— Сейчас ты один их знаешь, а так, если что, нас двое будет. Хорошие стихи. Они людям нужны… Ты не бойся, у меня память хорошая, — заверил Ашот, усаживаясь рядом со светильником. — Запомню, не перепутаю.
Я смотрел, как медленно двигается, запинаясь, по строкам грубый палец Ашота, как шевелятся его губы. И незаметно для себя забылся, заснул.
Очнулся сразу от громкого Нюсиного голоса:
— Ты, дурак, обезручить хочешь? — говорила она пришедшему в себя «языку», разглядывая подмороженные его руки. Затем налила на тряпицу спирту из фляги, принялась растирать. Обер дернулся, взвыл от боли. — Смотри, какой нежный! Ничего, ничего, потерпишь, потом «данке» скажешь.
Я смотрел на пленного, на его сытую, заросшую русой щетиной физиономию, так похожую на лицо стандартного арийца с обложки трофейного журнала. И тут… в его лице стало проступать что-то давно мне знакомое, забытое, занесенное событиями последних лет… И как на фотобумаге в проявителе, в красноватом, неверном свете коптилки стал возникать альплагерь, довоенный альплагерь в Приэльбрусье… Веселый гладковыбритый, светловолосый парень с пробором-ниточкой в густых белокурых волосах…
— Эрик? — произнес я вслух. — Эрик Вебер?
Нюся смотрела на меня как на сумасшедшего.
— Это Эрик Вебер из Кёльна.

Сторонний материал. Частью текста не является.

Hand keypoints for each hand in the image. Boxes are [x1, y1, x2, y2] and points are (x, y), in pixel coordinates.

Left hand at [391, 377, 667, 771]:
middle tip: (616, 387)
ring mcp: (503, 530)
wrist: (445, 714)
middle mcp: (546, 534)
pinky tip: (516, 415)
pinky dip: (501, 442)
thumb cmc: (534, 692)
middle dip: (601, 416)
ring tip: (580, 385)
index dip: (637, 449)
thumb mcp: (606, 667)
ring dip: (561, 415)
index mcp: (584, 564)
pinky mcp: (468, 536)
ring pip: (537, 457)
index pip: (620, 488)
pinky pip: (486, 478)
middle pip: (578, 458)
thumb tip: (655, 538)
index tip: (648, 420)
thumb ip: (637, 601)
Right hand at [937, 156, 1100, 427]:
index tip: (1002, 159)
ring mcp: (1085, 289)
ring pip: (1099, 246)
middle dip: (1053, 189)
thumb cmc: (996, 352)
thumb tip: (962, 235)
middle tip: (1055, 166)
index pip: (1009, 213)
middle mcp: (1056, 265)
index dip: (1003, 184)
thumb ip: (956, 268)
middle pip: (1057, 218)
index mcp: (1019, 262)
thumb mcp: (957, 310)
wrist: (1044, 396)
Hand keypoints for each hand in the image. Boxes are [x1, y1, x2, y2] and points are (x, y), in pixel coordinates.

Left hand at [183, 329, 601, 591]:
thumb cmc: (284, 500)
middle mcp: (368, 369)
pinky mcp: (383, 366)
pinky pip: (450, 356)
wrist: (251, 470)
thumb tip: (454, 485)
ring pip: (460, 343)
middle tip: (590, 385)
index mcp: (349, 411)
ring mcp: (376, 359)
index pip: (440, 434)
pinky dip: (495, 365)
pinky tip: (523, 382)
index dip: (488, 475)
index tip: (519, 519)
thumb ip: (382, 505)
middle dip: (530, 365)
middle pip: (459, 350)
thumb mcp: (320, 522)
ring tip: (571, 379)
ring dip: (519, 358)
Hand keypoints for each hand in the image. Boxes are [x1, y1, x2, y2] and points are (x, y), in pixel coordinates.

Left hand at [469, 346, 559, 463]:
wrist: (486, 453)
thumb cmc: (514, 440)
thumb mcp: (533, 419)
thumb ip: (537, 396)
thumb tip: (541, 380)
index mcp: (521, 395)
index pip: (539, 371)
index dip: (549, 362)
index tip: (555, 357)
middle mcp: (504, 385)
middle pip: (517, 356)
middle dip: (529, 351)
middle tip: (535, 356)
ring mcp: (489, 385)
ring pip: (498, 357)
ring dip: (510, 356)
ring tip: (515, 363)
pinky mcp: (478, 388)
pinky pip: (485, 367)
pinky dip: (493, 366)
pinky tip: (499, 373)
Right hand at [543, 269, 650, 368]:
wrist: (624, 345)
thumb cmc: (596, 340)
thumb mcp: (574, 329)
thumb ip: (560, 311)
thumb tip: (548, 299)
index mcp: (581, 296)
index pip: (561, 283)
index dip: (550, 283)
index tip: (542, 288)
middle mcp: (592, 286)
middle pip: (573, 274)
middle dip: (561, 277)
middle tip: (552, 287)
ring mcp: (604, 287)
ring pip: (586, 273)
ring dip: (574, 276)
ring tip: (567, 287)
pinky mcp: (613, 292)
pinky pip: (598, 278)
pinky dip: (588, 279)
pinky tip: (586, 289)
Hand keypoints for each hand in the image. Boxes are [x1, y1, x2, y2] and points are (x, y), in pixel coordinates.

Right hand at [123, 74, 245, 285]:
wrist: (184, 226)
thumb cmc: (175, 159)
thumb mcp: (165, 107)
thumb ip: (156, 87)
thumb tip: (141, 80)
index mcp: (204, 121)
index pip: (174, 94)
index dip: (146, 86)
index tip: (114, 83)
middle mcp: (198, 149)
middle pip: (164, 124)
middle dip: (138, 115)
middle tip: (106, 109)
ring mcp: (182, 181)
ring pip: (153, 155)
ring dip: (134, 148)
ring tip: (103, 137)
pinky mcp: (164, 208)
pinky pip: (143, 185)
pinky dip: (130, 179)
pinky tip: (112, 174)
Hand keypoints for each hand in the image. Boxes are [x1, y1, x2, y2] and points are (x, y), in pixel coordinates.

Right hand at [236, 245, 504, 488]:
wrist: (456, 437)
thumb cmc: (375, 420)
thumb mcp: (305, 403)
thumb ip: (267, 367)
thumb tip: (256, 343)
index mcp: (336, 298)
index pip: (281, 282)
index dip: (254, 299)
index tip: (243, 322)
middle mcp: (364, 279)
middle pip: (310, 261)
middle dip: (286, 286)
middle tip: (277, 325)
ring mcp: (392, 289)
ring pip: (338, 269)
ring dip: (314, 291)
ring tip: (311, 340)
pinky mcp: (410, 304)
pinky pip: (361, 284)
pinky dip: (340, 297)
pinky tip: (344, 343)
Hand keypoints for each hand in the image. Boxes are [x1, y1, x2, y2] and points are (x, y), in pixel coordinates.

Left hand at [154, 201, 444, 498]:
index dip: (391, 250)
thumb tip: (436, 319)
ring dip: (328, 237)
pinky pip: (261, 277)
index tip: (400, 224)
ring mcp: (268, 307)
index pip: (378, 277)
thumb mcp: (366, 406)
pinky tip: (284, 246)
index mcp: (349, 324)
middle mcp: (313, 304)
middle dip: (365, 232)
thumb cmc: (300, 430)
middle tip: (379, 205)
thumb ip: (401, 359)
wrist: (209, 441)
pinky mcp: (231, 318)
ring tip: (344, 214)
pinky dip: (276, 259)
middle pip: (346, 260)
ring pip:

Художник, — говорил я Нюсе. — Он два года назад прислал мне к рождеству открытку… Желал хорошего нового года… Счастливого сорок первого…
Я перевел дух и продолжал, теперь уж глядя в лицо «языку». Он, точно он, я не мог ошибиться. Я продолжал говорить на русском языке. Он ведь тогда знал русский язык, не мог забыть так быстро:
— Мы ведь с тобой в Баксане познакомились. Ты стихи читал. Наши песни пел. Добрый, свой парень был…
Но немец процедил, повернув ко мне ненавидящее лицо:
— Эршиссен мих бессер… Унд шнеллер…
— Чего он? — спросила Нюся.
— Лучше, говорит, чтобы расстреляли. И быстрее…
— Скажи ему, что мы не фашисты. Переведи.
— Да знает он русский… Пушкина наизусть шпарил.
— Цум тойфель… Алле зинд швайн…
— Чего он сказал? — любопытствовала Нюся.
— Чертыхается. Все свиньи, говорит.
— Ах ты, жаба, — возмутилась Нюся, — сам ты… вша безрогая.